Pollux’s voice blared from a distant bullhorn—“All girls to the gallery! Use the breezeways, not the foyer! I repeat—do not use the foyer!”

Phoenix ran alongside Kiko towards the breezeway from Honour to Valor, choking on acrid smoke.

Then she saw Sophie and Agatha slip out of the crowd and followed them, curious. All the smoke was seeping into the towers from here. The domed sunroof had been shot through and shattered, each of the G-I-R-L walls impaled with hundreds of fire-tipped arrows. Nymphs floated in a circle around the four tower staircases, shooting water spells to extinguish the small fires, while a scattering of dead butterflies smouldered on the ground, caught in the crossfire.

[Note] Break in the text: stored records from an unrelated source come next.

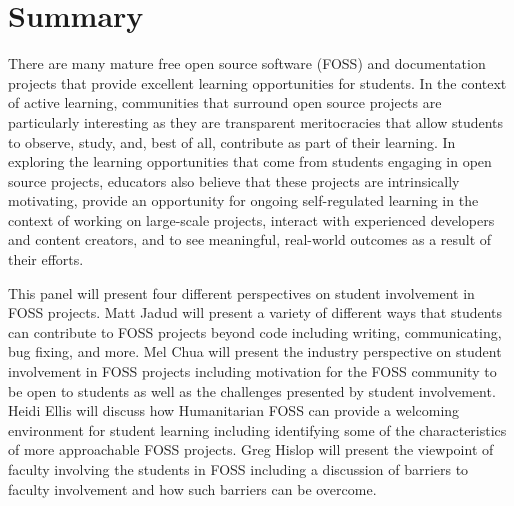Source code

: \documentclass{sig-alternate}
\begin{document}
\begin{comment} 

	\end{comment}
	
                
\maketitle



\section{Summary}
There are many mature free open source software (FOSS) and documentation projects that provide excellent learning opportunities for students.  In the context of active learning, communities that surround open source projects are particularly interesting as they are transparent meritocracies that allow students to observe, study, and, best of all, contribute as part of their learning.  In exploring the learning opportunities that come from students engaging in open source projects, educators also believe that these projects are intrinsically motivating, %
provide an opportunity for ongoing self-regulated learning in the context of working on large-scale projects, %
 interact with experienced developers and content creators, and to see meaningful, real-world outcomes as a result of their efforts.

This panel will present four different perspectives on student involvement in FOSS projects. Matt Jadud will present a variety of different ways that students can contribute to FOSS projects beyond code including writing, communicating, bug fixing, and more. Mel Chua will present the industry perspective on student involvement in FOSS projects including motivation for the FOSS community to be open to students as well as the challenges presented by student involvement. Heidi Ellis will discuss how Humanitarian FOSS can provide a welcoming environment for student learning including identifying some of the characteristics of more approachable FOSS projects. Greg Hislop will present the viewpoint of faculty involving the students in FOSS including a discussion of barriers to faculty involvement and how such barriers can be overcome. 
\end{document}

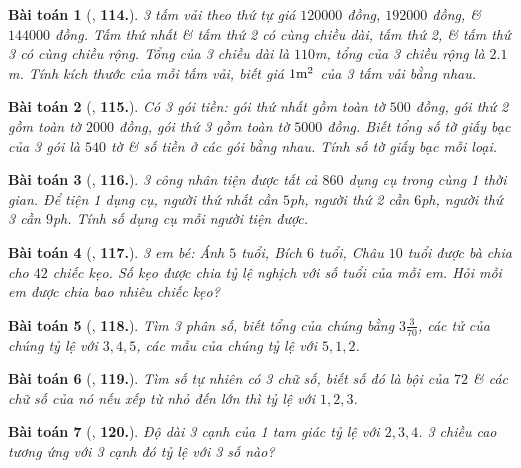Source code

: \documentclass{article}
\numberwithin{equation}{section}
\newtheorem{baitoan}{Bài toán}
\begin{document}
\begin{baitoan}[\cite{Binh_Toan_7_tap_1}, \textbf{114.}]
	3 tấm vải theo thứ tự giá $120000$ đồng, $192000$ đồng, \& $144000$ đồng. Tấm thứ nhất \& tấm thứ 2 có cùng chiều dài, tấm thứ 2, \& tấm thứ 3 có cùng chiều rộng. Tổng của 3 chiều dài là $110$\emph{m}, tổng của 3 chiều rộng là $2.1$\emph{m}. Tính kích thước của mỗi tấm vải, biết giá $\rm1m^2$ của 3 tấm vải bằng nhau.
\end{baitoan}

\begin{baitoan}[\cite{Binh_Toan_7_tap_1}, \textbf{115.}]
	Có 3 gói tiền: gói thứ nhất gồm toàn tờ $500$ đồng, gói thứ 2 gồm toàn tờ $2000$ đồng, gói thứ 3 gồm toàn tờ $5000$ đồng. Biết tổng số tờ giấy bạc của 3 gói là $540$ tờ \& số tiền ở các gói bằng nhau. Tính số tờ giấy bạc mỗi loại.
\end{baitoan}

\begin{baitoan}[\cite{Binh_Toan_7_tap_1}, \textbf{116.}]
	3 công nhân tiện được tất cả $860$ dụng cụ trong cùng 1 thời gian. Để tiện 1 dụng cụ, người thứ nhất cần $5$\emph{ph}, người thứ 2 cần $6$\emph{ph}, người thứ 3 cần $9$\emph{ph}. Tính số dụng cụ mỗi người tiện được.
\end{baitoan}

\begin{baitoan}[\cite{Binh_Toan_7_tap_1}, \textbf{117.}]
	3 em bé: Ánh $5$ tuổi, Bích $6$ tuổi, Châu $10$ tuổi được bà chia cho $42$ chiếc kẹo. Số kẹo được chia tỷ lệ nghịch với số tuổi của mỗi em. Hỏi mỗi em được chia bao nhiêu chiếc kẹo?
\end{baitoan}

\begin{baitoan}[\cite{Binh_Toan_7_tap_1}, \textbf{118.}]
	Tìm 3 phân số, biết tổng của chúng bằng $3\frac{3}{70}$, các tử của chúng tỷ lệ với $3,4,5$, các mẫu của chúng tỷ lệ với $5,1,2$.
\end{baitoan}

\begin{baitoan}[\cite{Binh_Toan_7_tap_1}, \textbf{119.}]
	Tìm số tự nhiên có 3 chữ số, biết số đó là bội của $72$ \& các chữ số của nó nếu xếp từ nhỏ đến lớn thì tỷ lệ với $1,2,3$.
\end{baitoan}

\begin{baitoan}[\cite{Binh_Toan_7_tap_1}, \textbf{120.}]
	Độ dài 3 cạnh của 1 tam giác tỷ lệ với $2,3,4$. 3 chiều cao tương ứng với 3 cạnh đó tỷ lệ với 3 số nào?
\end{baitoan}
\end{document}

“Phoenix!” Agatha gasped as the girl jumped out the window, shifting into her phoenix form, and absorbing majority of the fire.

“Doesn’t make sense,” Sophie said, gripping the glass railing. “Why would they shoot the foy—”

But as the fires cleared, the girls saw that each of the dripping-wet arrows had been speared to something: paper scrolls that had been taken away, leaving parchment scraps under the arrow tips.

“Sophie, look.”

Phoenix landed next to the Gavaldon girls and followed Agatha’s eyes to a shadowed patch of floor behind the stairs. There was a fallen scroll, thoroughly singed, but still intact. As the nymphs swept up the ashes and pulled out arrows around the foyer, Agatha quickly hopped over the banister and grabbed it. The scroll was sealed with a wax snake, the colour of blood. Sophie landed beside her and looked over her shoulder as Agatha unrolled the scroll’s scorched edges, the two girls hidden behind the stairs.

“What is it?” Phoenix asked, making the girls jump.

Sophie clutched the page so tightly her knuckles blued.

“Agatha?” she breathed, looking up. “What were you going to tell me?”

But Agatha was still staring at the scroll.

The dark cast in her eyes returned. The blush faded from her cheeks. The graveyard girl was back, a wish forgotten. She looked up at Sophie, sad and empty.

“I should have listened to you,” she said, voice cracking.

Sophie paused carefully. “You went to him?”

Agatha smeared away tears, unable to look at her.

“And he attacked you, didn’t he,” Sophie said.

Agatha cried harder. “How’d you kn-kn-kn—”

“I warned you,” Sophie whispered. “I warned you what boys do.”

Agatha collapsed into her arms, sobbing. “I’m sorry…I’m so sorry…”

Sophie hugged her tight.

“He attacked you?” Hester said to Agatha, sitting with Anadil, Phoenix, Dot, and the rest of the girls on the gallery floor, waiting for the Dean and teachers to arrive.